*Extract*.
May 27, 2024
5:50
7 min read (Updated: May 27, 2024 11:41)
This Monday, the Brazil Climate Summit Europe, a spin-off of the conference held in New York since 2022, takes place in Paris. The event focuses on telling the stories of different industries and companies that have built sustainable and thriving businesses in Brazil while following the best ESG practices available.
Natura&Co, the beauty and cosmetics group that recently committed to a much more proactive approach to its ESG journey, will be an important part of the conversation. In an interview with The Brazilian Report, a media partner of Brazil Climate Summit Europe (BCS Europe), Angela Pinhati, the sustainability director for Natura&Co Latin America, gave us a sneak preview of some of the insights she will share with the audience.
The timing could not be better, as the group has begun transitioning from sustainability to regeneration as the soul of its business — or, as the World Economic Forum put it, “from reactive resilience to more proactive regeneration.” The official communication came out in December during COP28 in Dubai, but the transformation had been in the making for some time. Months before the announcement, the group updated its sustainability plan, raising the bar of its decarbonization, deforestation, and diversity targets.
“We are currently in transition. Sustaining the world the way it is is not enough. But more important than having this sense of non-conformity, of helping people in times of crisis, as is happening now in Rio Grande do Sul or the drought that hit the Amazon region last year, companies must embrace their decarbonization goals,” says Ms. Pinhati, adding that both public and private organizations need to move towards regeneration. “The urgency to act has never been so present,” she says, referring to the increasing frequency of extreme climate events.
Following the restructuring strategy initiated in 2022, the company is also shifting its focus from global to Latin America. Natura&Co has been divesting from previous acquisitions, as is the case of Aesop, the Australian brand sold to L’Oréal for USD 2.53 billion, and The Body Shop, the British chain bought by private equity group Aurelius. It has also been studying the best way to separate Avon’s operations in Latin America from Natura and other international operations, aiming to simplify its business.
The new decarbonization plan approved by the Science Based Targets initiative (SBTi) now aims at zeroing Scope 1 and 2 emissions (coming from the energy used in production and all direct impacts) by 2030 and reducing Scope 3 emissions (those from supply and logistic chains) by 42 percent. For all the carbon credits needed to neutralize its emissions, Natura&Co pledged to purchase at least half from forest preservation and regeneration projects in the Amazon rainforest, preferably from the communities where it operates. The group wants to expand its current 2 million hectares of standing forest to 3 million hectares at the end of the decade.
“A practical example [of how the group is moving from sustainability to regeneration] is the way we are completely changing how we produce dendê oil [palm oil] in the state of Pará. We are moving away from monoculture to agroforestry systems, using 18 native species to regenerate pastures and other degraded areas,” explains Ms. Pinhati.

*Dataset records*.

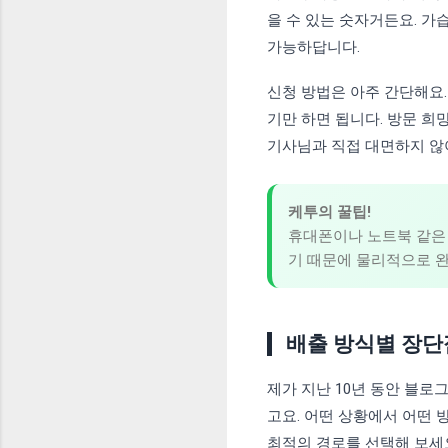
을 수 있는 숫자거든요. 가
가능하답니다.
신청 방법은 아주 간단해요
기만 하면 됩니다. 방문 희
기사님과 직접 대면하지 않
케투의 꿀팁!
휴대폰이나 노트북 같은
기 때문에 물리적으로 완
배출 방식별 장단
제가 지난 10년 동안 블
고요. 어떤 상황에서 어떤 
최적의 경로를 선택해 보세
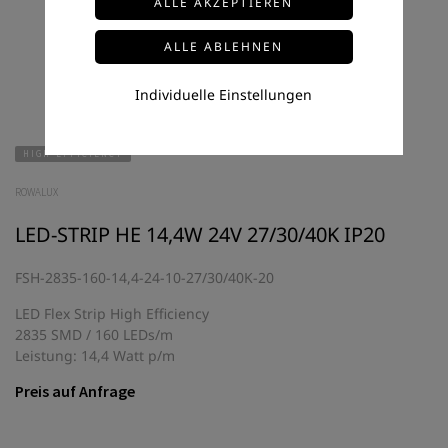
Individuelle Einstellungen
HIGH-EFFICIENCY
ROWALUX
LED-STRIP HE 14,4W 24V 27/30/40K IP20
FSH-2835-160-14,4-24-10-27/30/40K-20
LED Flex Strip High Efficiency
2835 SMD / 160 LEDs/m
Leistung: 14,4 Watt p/m
Preis auf Anfrage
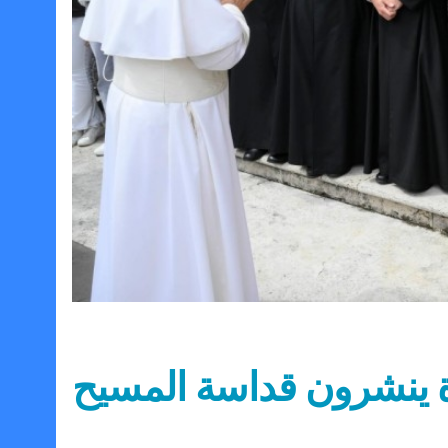
اة ينشرون قداسة المسيح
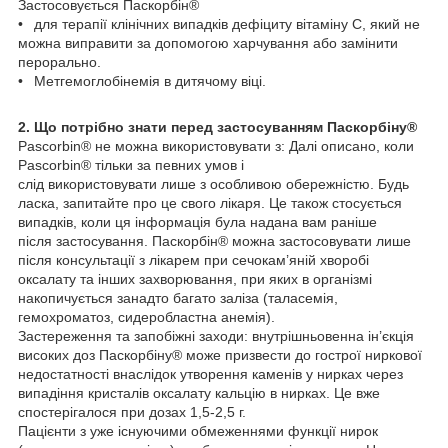
Застосовується Паскорбін®
• для терапії клінічних випадків дефіциту вітаміну С, який не
можна виправити за допомогою харчування або замінити
перорально.
• Метгемоглобінемія в дитячому віці.
2. Що потрібно знати перед застосуванням Паскорбіну®
Pascorbin® не можна використовувати з: Далі описано, коли
Pascorbin® тільки за певних умов і
слід використовувати лише з особливою обережністю. Будь
ласка, запитайте про це свого лікаря. Це також стосується
випадків, коли ця інформація була надана вам раніше
після застосування. Паскорбін® можна застосовувати лише
після консультації з лікарем при сечокам’яній хворобі
оксалату та інших захворювання, при яких в організмі
накопичується занадто багато заліза (таласемія,
гемохроматоз, сидеробластна анемія).
Застереження та запобіжні заходи: внутрішньовенна ін’єкція
високих доз Паскорбіну® може призвести до гострої ниркової
недостатності внаслідок утворення каменів у нирках через
випадіння кристалів оксалату кальцію в нирках. Це вже
спостерігалося при дозах 1,5-2,5 г.
Пацієнти з уже існуючими обмеженнями функції нирок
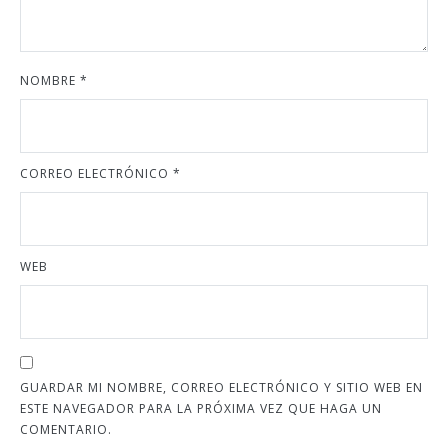
NOMBRE
*
CORREO ELECTRÓNICO
*
WEB
GUARDAR MI NOMBRE, CORREO ELECTRÓNICO Y SITIO WEB EN
ESTE NAVEGADOR PARA LA PRÓXIMA VEZ QUE HAGA UN
COMENTARIO.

*Work item A*. According to the article on Natura&Co, by what percentage does the group's new decarbonization plan aim to reduce Scope 3 emissions?
*Work item B*. Reproduce the passage of the Natura&Co article starting with "Natura&Co, the beauty" and going on through "with the audience.".
*Work item C*. Continue the article on Natura&Co's shift toward regeneration from the point at which it stops.

*Task answer A*. By 42 percent.

*Task answer B*.
Natura&Co, the beauty and cosmetics group that recently committed to a much more proactive approach to its ESG journey, will be an important part of the conversation. In an interview with The Brazilian Report, a media partner of Brazil Climate Summit Europe (BCS Europe), Angela Pinhati, the sustainability director for Natura&Co Latin America, gave us a sneak preview of some of the insights she will share with the audience.

*Task answer C*.
The project follows the standards of the Roundtable on Sustainable Palm Oil (RSPO) and the Union for Ethical BioTrade (UEBT). It started 15 years ago with 18 hectares and has grown to 182 hectares. The group aims to expand dendê production to 40,000 hectares by 2035 through direct leasing of properties, partnerships with family farmers, or financing for those producers who already know agroforestry techniques and need financial support. The partner bridging the gap between Natura and producers is the startup Belterra Agroflorestas.
According to studies carried out with the Brazilian Agricultural Research Corporation (Embrapa) and the Tomé-Açu Mixed Agricultural Cooperative (Camta), planting oil palms in agroforestry systems is not only a way of restoring degraded lands but it is up to 50 percent more productive than doing so through monoculture. By 2030, the group hopes to have 100 percent of two of the main commodities in its business — palm oil and alcohol — produced through regenerative practices.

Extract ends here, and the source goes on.